MARK ROTHKO Red on Maroon 1959 |
Afinal, de que falamos quando falamos de Morangos com Açúcar? Da redenção para daqui a meio século? Ou do horror contemporâneo? — este texto foi publicado no Diário de Notícias (16 Setembro), com o título '"Morangos" do nosso presente'.
Na revista de televisão do DN, Hugo de Sousa, realizador de Morangos com Açúcar – O Filme, deixou uma afirmação que dá que pensar: segundo ele, “daqui a 50 anos”, ainda se há-de falar dos Morangos. Eis uma desconcertante profecia, já que transfere para um futuro distante aquilo que, creio eu, seria mais interessante tentar problematizar no presente. A saber: o aqui e agora do cinema português em que Morangos, é um facto, se distingue pelo número de espectadores (já para além dos 200 mil) que consegue mobilizar.
Ora, desde os quadros de Mark Rothko para a Seagram até à invenção dos copos de plástico, são muitas e muito variadas as memórias que resistem ao tempo. E, salvo melhor opinião, a sua duração não será totalmente esclarecedora sobre as respectivas características. Um pouco como quando se celebra o facto de uma eficaz campanha de marketing conseguir encher o Terreiro do Paço com milhares de pessoas a ouvir Tony Carreira... A proeza, por certo interessante para as empresas envolvidas, não consegue rasurar a cruel verdade: toda a obra musical de Tony Carreira empalidece face a uma simples linha escrita por Bob Dylan (How does it feel...).

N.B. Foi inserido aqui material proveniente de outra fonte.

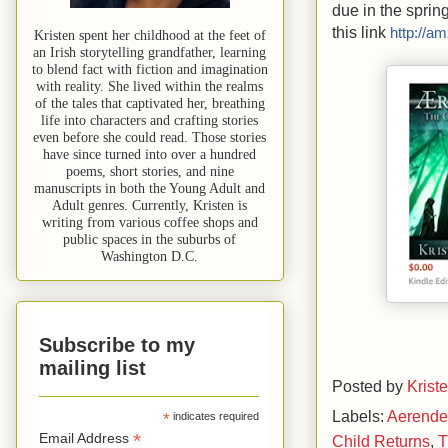
due in the sprin
this link
http://a
Kristen spent her childhood at the feet of
an Irish storytelling grandfather, learning
to blend fact with fiction and imagination
with reality. She lived within the realms
of the tales that captivated her, breathing
life into characters and crafting stories
even before she could read. Those stories
have since turned into over a hundred
poems, short stories, and nine
manuscripts in both the Young Adult and
Adult genres. Currently, Kristen is
writing from various coffee shops and
public spaces in the suburbs of
Washington D.C.
Subscribe to my
mailing list
Posted by
Krist
Labels:
Aerend
*
indicates required
*
Email Address
Child Returns
,
T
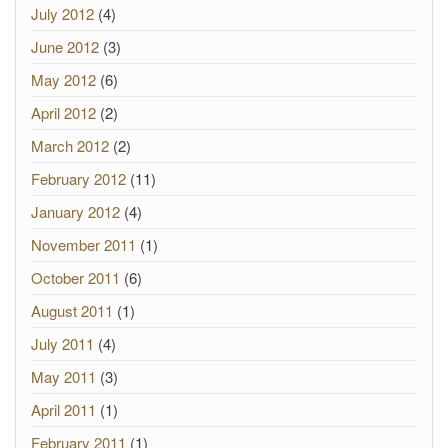
July 2012
(4)
June 2012
(3)
May 2012
(6)
April 2012
(2)
March 2012
(2)
February 2012
(11)
January 2012
(4)
November 2011
(1)
October 2011
(6)
August 2011
(1)
July 2011
(4)
May 2011
(3)
April 2011
(1)
February 2011
(1)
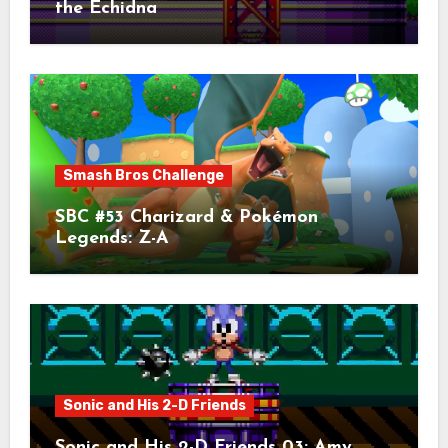
the Echidna
Smash Bros Challenge
SBC #53 Charizard & Pokémon
Legends: Z-A
Sonic and His 2-D Friends
Sonic and His 2-D Friends 03: Amy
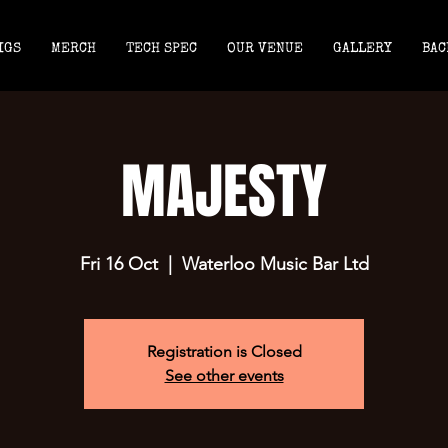
IGS
MERCH
TECH SPEC
OUR VENUE
GALLERY
BAC
MAJESTY
Fri 16 Oct
  |  
Waterloo Music Bar Ltd
Registration is Closed
See other events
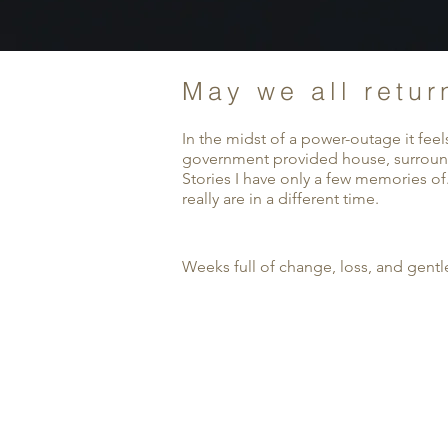
May we all retur
In the midst of a power-outage it fee
government provided house, surrounded
Stories I have only a few memories of
really are in a different time.
Weeks full of change, loss, and gentl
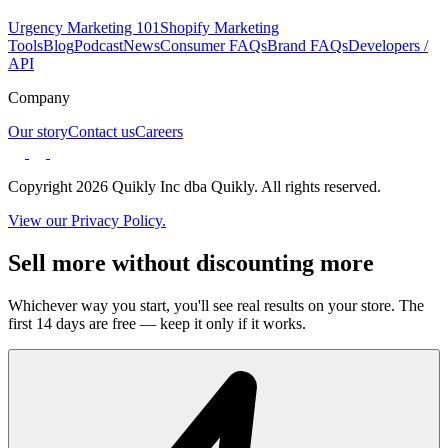
Urgency Marketing 101
Shopify Marketing
Tools
Blog
Podcast
News
Consumer FAQs
Brand FAQs
Developers /
API
Company
Our story
Contact us
Careers
Copyright 2026 Quikly Inc dba Quikly. All rights reserved.
View our Privacy Policy.
Sell more without discounting more
Whichever way you start, you'll see real results on your store. The
first 14 days are free — keep it only if it works.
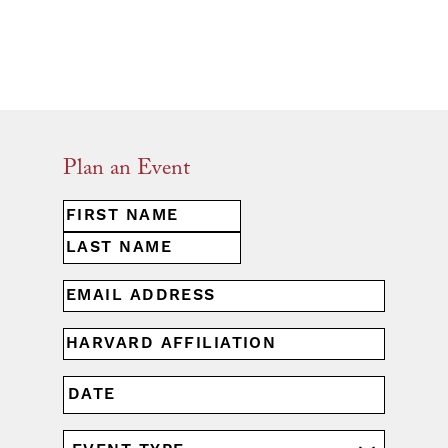
Plan an Event
First
NAME
(REQUIRED)
Last
EMAIL
(REQUIRED)
HARVARD
AFFILIATION
(REQUIRED)
MM
DATE
slash
DD
EVENT
slash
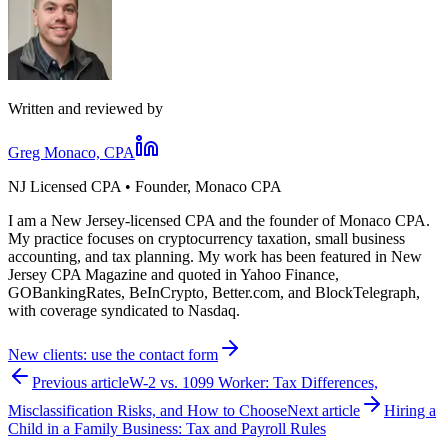
Written and reviewed by
Greg Monaco, CPA
NJ Licensed CPA • Founder, Monaco CPA
I am a New Jersey-licensed CPA and the founder of Monaco CPA.
My practice focuses on cryptocurrency taxation, small business
accounting, and tax planning. My work has been featured in New
Jersey CPA Magazine and quoted in Yahoo Finance,
GOBankingRates, BeInCrypto, Better.com, and BlockTelegraph,
with coverage syndicated to Nasdaq.
New clients: use the contact form
Previous article
W-2 vs. 1099 Worker: Tax Differences,
Misclassification Risks, and How to Choose
Next article
Hiring a
Child in a Family Business: Tax and Payroll Rules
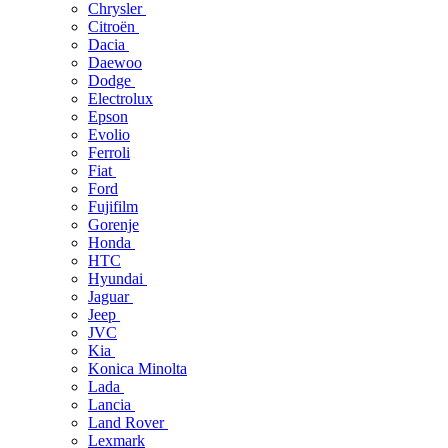
Chrysler
Citroën
Dacia
Daewoo
Dodge
Electrolux
Epson
Evolio
Ferroli
Fiat
Ford
Fujifilm
Gorenje
Honda
HTC
Hyundai
Jaguar
Jeep
JVC
Kia
Konica Minolta
Lada
Lancia
Land Rover
Lexmark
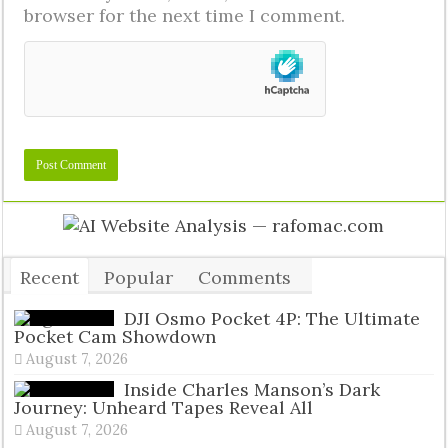
browser for the next time I comment.
Recent
Popular
Comments
Tags
DJI Osmo Pocket 4P: The Ultimate
Pocket Cam Showdown
August 7, 2026
Inside Charles Manson’s Dark
Journey: Unheard Tapes Reveal All
August 7, 2026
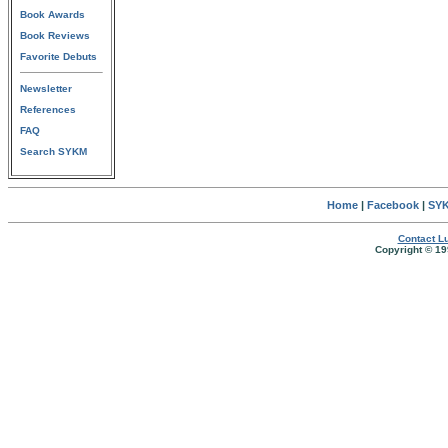
Book Awards
Book Reviews
Favorite Debuts
Newsletter
References
FAQ
Search SYKM
Home
|
Facebook
|
SYK
Contact Lu
Copyright © 19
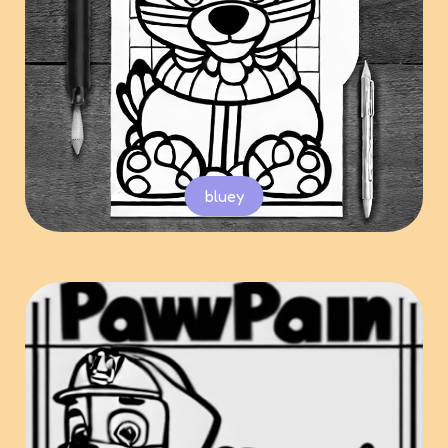
bluey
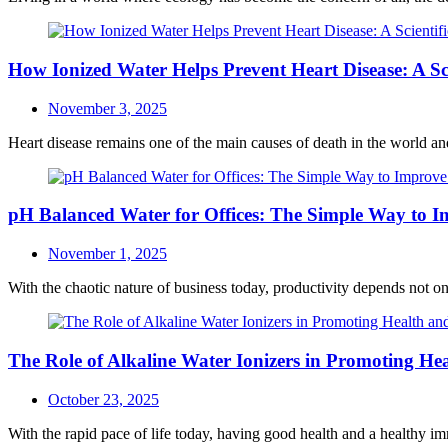
How Ionized Water Helps Prevent Heart Disease: A Sci
Posted
November 3, 2025
on
Heart disease remains one of the main causes of death in the world and 
pH Balanced Water for Offices: The Simple Way to I
Posted
November 1, 2025
on
With the chaotic nature of business today, productivity depends not 
The Role of Alkaline Water Ionizers in Promoting H
Posted
October 23, 2025
on
With the rapid pace of life today, having good health and a healthy im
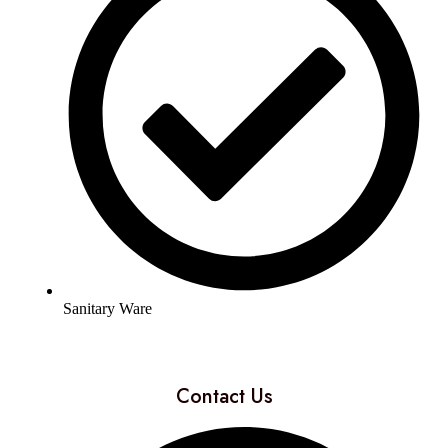
Sanitary Ware
Contact Us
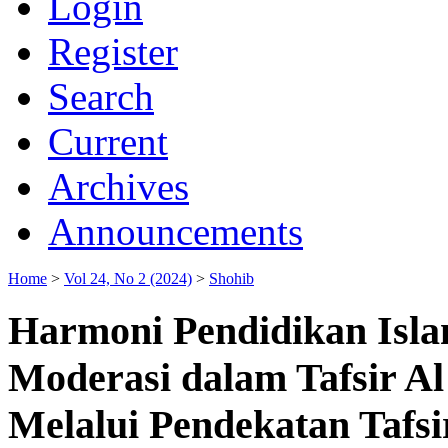
Login
Register
Search
Current
Archives
Announcements
Home
>
Vol 24, No 2 (2024)
>
Shohib
Harmoni Pendidikan Isla
Moderasi dalam Tafsir 
Melalui Pendekatan Tafsi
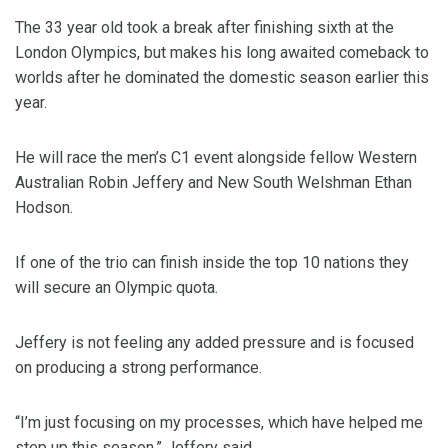
The 33 year old took a break after finishing sixth at the
London Olympics, but makes his long awaited comeback to
worlds after he dominated the domestic season earlier this
year.
He will race the men’s C1 event alongside fellow Western
Australian Robin Jeffery and New South Welshman Ethan
Hodson.
If one of the trio can finish inside the top 10 nations they
will secure an Olympic quota.
Jeffery is not feeling any added pressure and is focused
on producing a strong performance.
“I’m just focusing on my processes, which have helped me
step up this season,” Jeffery said.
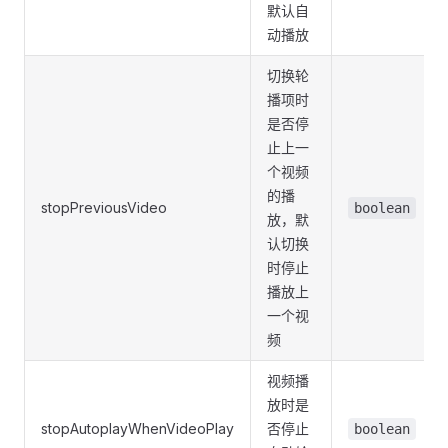
默认自
动播放
切换轮
播项时
是否停
止上一
个视频
的播
stopPreviousVideo
boolean
放，默
认切换
时停止
播放上
一个视
频
视频播
放时是
stopAutoplayWhenVideoPlay
否停止
boolean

Ainda assim, por mim, defendo uma breve trégua sobre o horror estético e temático dos Morangos com Açúcar, para que perguntemos: que cinema português se está a construir através do impacto de um objecto com estas características? Infelizmente, as respostas são mais assustadoras que o próprio filme.
Por duas razões muito concretas. A primeira decorre, precisamente, do triunfo de uma ideologia de marketing, e apenas de marketing, que nos massacra com a ideia (?) segundo a qual gerar multidões é qualquer coisa de redentor e inquestionável: em boa verdade, a história ensina-nos que, desde o populismo político até à comercialização de pastilhas elásticas, a noção de “multidão” não iliba nenhuma actividade das suas responsabilidades sociais (nomeadamente da responsabilidade de injectar nos mais jovens uma visão paternalista e ultra-simplista dos seus próprios comportamentos). A segunda razão tem a ver com um problema de fundo que sucessivas políticas económicas, televisivas e culturais se têm dado ao luxo de adiar. A saber: como consolidar em Portugal uma estrutura mínima de produção que viabilize um cinema português financeiramente saudável e tão plural quanto possível?
Escusado será dizer que tudo isto pode envolver uma chantagem que, historicamente, bem conhecemos: a de atribuir a um qualquer filme português (de Hugo de Sousa ou Manoel de Oliveira) a missão de “salvar” o cinema português... Não é disso que se trata, como não se trata de sugerir que a “crítica” só defende os filmes que não têm espectadores... Que essa estupidez ainda tenha um imenso poder ideológico, eis o que diz bem da qualidade média do debate do cinema em Portugal.